In such cases, adjust `alpha`, `nEff`, and `minRedundancy`, and inspfect clusters
visually or via domain knowledge.

---

## Related methods

TSC is typically used as a building block for other latent cluster or
measurement-model procedures in Tetrad, including:

- **FOFC / FTFC / GFFC / BPC** — methods that take TSC-style clusters as input
  or use similar rank-based ideas to construct measurement structures.
- **Blocks-TS test** and **Blocks-BIC score** — latent-structure tests/scores
  that can be paired with PC or other algorithms to recover latent structure
  over pre-identified blocks.ff

## Summary

- TSC is a rank-based latent cluster finder designed for linear-Gaussian models with pure indicators.  

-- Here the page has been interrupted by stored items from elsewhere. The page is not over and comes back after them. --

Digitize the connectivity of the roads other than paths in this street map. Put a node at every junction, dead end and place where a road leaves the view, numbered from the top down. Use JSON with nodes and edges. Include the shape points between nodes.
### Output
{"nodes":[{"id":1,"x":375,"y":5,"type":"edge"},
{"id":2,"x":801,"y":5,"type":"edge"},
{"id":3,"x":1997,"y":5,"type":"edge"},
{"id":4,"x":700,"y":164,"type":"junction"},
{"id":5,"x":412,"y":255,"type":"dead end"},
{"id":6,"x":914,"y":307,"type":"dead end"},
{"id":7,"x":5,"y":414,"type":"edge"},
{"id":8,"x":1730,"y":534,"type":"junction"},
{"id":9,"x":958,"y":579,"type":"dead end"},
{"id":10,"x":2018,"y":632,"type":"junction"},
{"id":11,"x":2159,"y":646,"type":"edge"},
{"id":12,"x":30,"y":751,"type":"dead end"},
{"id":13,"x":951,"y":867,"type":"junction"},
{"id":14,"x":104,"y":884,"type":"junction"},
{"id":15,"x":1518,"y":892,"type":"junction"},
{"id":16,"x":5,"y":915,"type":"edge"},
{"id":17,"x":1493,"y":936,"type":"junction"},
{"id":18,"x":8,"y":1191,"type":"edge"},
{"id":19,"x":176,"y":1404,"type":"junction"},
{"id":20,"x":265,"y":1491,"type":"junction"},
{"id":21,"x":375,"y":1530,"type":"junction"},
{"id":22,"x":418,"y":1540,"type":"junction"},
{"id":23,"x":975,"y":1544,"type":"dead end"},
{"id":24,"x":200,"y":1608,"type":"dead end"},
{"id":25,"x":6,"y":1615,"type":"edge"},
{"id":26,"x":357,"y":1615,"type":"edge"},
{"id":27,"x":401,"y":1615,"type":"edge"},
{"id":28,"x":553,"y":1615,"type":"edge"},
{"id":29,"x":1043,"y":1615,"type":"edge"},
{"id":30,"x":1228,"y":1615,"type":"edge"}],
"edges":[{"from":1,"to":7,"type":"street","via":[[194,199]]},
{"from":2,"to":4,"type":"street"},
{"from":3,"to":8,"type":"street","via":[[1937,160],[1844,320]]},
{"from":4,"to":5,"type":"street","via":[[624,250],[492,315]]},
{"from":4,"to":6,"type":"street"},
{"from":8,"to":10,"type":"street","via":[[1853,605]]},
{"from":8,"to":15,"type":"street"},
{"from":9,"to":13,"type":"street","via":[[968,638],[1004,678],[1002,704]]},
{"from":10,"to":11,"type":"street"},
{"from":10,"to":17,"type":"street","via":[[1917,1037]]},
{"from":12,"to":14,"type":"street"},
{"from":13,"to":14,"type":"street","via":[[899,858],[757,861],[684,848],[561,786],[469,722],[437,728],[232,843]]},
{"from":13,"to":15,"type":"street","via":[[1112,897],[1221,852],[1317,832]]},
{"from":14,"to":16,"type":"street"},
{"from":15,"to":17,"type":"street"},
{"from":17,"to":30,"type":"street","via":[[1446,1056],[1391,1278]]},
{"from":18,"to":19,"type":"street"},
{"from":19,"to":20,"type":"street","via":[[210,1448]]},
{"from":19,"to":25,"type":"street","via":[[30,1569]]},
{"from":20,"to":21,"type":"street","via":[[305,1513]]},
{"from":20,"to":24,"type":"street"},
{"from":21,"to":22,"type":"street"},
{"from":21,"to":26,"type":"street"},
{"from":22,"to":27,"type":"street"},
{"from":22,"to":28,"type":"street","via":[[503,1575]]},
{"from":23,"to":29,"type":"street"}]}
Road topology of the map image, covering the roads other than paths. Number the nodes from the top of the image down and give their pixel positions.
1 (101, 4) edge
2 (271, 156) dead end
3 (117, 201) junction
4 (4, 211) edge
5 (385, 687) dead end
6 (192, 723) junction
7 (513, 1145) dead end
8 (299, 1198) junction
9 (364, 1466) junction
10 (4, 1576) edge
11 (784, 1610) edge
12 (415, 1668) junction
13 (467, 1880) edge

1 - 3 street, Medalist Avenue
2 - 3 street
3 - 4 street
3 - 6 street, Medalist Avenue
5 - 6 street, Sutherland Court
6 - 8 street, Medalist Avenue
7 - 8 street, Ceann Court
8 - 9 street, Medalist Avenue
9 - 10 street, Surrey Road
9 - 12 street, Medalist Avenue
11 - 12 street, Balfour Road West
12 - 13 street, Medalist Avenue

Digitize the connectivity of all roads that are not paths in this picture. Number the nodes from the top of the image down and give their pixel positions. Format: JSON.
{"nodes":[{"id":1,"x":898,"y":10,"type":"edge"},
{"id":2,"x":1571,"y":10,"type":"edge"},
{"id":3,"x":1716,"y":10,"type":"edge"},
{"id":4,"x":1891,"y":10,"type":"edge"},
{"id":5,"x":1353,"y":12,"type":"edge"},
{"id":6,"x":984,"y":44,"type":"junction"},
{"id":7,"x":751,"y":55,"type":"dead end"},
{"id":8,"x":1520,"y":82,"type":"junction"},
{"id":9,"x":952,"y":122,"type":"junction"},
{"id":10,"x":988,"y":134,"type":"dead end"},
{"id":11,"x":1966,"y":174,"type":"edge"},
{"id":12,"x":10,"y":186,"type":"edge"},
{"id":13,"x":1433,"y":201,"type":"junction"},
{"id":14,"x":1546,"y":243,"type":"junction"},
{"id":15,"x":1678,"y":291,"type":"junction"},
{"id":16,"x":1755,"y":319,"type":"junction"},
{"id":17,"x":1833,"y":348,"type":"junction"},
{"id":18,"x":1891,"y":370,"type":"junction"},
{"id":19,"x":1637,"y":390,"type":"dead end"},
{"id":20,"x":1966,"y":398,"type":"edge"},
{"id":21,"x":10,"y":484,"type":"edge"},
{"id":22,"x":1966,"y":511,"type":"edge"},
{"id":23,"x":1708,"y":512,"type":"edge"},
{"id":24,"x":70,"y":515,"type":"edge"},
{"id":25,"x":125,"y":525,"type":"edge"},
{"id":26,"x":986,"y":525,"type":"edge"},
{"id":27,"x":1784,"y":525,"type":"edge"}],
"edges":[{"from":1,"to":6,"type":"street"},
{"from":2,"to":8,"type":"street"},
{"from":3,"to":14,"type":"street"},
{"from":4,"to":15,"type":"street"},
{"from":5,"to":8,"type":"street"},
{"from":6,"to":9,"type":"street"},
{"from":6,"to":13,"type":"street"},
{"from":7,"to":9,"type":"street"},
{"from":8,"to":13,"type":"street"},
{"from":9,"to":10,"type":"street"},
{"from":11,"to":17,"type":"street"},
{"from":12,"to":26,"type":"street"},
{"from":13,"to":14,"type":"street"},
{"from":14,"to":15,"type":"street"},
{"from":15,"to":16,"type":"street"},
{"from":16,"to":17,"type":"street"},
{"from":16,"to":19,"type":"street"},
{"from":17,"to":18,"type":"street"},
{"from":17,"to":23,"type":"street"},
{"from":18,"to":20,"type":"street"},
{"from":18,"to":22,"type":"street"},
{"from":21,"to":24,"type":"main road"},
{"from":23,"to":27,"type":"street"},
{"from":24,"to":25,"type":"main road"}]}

- It partitions observed variables into **non-overlapping latent clusters** by searching for subsets whose cross-covariance blocks exhibit stable low rank. Using Wilks rank tests together with refinement and internal-rank checks, TSC identifies clusters that behave as if generated by one or more latent variables. The output is a set of disjoint indicator groups and their estimated cross-ranks — a useful foundation for downstream latent-structure algorithms such as FOFC, FTFC, GFFC, and BPC.